#### [Work request]
Every line with "nous" in it must be copied from the data.

Exercise input: Begin

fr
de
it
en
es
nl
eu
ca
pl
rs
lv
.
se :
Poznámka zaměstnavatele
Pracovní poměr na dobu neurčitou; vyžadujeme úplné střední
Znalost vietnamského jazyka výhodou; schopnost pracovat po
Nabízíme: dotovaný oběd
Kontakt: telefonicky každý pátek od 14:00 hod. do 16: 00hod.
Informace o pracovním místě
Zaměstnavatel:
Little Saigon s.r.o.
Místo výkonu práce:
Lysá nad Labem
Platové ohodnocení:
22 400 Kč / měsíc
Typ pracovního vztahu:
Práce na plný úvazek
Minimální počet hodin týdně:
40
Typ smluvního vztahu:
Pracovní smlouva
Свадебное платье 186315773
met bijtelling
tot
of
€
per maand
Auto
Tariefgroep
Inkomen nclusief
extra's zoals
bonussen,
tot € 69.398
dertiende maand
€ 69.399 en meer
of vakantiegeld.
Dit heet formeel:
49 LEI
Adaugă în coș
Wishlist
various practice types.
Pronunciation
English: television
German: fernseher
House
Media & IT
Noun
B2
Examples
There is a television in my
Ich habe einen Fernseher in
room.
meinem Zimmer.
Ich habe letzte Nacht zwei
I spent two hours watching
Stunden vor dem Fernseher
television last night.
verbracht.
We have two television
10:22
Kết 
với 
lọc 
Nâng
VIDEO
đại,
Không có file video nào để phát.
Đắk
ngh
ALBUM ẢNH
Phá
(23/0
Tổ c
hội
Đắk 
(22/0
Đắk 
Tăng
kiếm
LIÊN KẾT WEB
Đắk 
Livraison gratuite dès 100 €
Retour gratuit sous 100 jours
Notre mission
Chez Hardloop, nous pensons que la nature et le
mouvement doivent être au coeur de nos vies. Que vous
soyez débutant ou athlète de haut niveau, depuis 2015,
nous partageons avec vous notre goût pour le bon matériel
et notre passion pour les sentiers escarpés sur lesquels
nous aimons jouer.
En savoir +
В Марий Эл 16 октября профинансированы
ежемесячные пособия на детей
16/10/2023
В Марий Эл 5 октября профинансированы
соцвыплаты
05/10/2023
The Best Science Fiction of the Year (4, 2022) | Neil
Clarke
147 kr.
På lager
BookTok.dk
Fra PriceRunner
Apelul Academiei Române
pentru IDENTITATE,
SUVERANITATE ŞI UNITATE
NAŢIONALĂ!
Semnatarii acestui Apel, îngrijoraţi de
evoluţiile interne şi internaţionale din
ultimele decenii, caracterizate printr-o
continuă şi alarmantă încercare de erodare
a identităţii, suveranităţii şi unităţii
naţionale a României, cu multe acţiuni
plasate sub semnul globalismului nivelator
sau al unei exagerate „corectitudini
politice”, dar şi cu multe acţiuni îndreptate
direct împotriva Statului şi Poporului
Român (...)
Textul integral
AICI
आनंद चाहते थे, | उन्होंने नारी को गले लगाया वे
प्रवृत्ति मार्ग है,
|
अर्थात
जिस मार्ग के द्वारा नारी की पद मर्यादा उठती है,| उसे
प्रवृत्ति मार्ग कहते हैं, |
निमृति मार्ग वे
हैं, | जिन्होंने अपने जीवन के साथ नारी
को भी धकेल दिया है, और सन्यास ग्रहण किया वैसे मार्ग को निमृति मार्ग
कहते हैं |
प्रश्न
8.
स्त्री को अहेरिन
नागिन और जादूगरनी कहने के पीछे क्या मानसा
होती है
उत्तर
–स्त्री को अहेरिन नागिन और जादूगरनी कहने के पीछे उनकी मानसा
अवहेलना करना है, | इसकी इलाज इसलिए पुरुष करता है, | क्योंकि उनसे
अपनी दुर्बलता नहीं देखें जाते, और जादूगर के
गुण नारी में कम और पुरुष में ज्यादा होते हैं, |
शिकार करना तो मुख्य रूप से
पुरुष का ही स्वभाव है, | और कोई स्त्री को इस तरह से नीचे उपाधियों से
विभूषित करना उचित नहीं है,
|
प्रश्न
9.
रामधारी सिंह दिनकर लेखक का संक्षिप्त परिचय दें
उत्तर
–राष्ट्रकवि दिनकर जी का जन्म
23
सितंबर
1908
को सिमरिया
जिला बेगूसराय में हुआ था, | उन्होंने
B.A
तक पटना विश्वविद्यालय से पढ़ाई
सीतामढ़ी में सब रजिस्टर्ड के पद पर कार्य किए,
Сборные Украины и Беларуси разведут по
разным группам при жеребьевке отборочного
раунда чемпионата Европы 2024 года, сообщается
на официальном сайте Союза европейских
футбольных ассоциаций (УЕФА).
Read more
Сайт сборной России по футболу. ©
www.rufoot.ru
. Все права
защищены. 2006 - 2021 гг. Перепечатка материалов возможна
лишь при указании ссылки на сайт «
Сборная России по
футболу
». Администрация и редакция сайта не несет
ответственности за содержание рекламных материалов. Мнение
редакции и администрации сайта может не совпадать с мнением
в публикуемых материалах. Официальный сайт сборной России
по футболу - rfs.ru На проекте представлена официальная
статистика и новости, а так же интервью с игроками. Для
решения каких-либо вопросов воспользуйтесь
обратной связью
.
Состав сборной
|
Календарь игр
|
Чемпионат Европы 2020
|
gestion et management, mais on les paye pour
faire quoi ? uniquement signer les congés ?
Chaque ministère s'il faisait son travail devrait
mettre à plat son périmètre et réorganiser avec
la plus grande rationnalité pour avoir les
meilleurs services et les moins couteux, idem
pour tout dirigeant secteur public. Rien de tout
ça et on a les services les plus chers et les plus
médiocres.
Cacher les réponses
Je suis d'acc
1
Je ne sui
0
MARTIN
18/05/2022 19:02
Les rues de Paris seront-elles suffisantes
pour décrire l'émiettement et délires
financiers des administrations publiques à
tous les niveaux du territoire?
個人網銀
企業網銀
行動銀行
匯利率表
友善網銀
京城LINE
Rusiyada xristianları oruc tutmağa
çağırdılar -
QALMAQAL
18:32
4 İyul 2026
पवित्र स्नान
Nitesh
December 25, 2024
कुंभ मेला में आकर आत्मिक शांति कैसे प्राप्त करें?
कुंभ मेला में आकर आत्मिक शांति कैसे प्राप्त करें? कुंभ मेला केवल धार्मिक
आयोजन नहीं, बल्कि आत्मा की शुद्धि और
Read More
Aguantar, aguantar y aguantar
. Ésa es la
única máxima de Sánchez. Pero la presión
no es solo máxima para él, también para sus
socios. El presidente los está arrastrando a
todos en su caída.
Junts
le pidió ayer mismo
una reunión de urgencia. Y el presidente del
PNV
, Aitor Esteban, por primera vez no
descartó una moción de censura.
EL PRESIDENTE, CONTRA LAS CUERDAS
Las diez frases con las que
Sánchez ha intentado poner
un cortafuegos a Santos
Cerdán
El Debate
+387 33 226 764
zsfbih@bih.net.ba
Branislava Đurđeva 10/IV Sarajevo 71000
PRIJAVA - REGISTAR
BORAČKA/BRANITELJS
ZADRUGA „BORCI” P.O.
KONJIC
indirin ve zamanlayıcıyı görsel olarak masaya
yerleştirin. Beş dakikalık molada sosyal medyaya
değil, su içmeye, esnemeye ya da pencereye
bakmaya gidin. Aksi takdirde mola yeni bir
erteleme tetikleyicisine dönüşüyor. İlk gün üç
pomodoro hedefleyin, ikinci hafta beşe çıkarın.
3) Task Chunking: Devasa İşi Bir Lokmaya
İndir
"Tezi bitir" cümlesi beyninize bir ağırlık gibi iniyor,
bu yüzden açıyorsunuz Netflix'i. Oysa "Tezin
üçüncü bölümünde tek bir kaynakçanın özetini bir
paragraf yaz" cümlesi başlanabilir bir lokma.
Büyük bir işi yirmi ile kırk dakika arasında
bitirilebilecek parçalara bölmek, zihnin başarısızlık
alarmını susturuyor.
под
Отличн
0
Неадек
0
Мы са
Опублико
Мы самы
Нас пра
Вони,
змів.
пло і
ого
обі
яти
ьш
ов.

Exercise input: End

#### [Exercise solution]
Chez Hardloop, nous pensons que la nature et le
nous partageons avec vous notre goût pour le bon matériel
nous aimons jouer.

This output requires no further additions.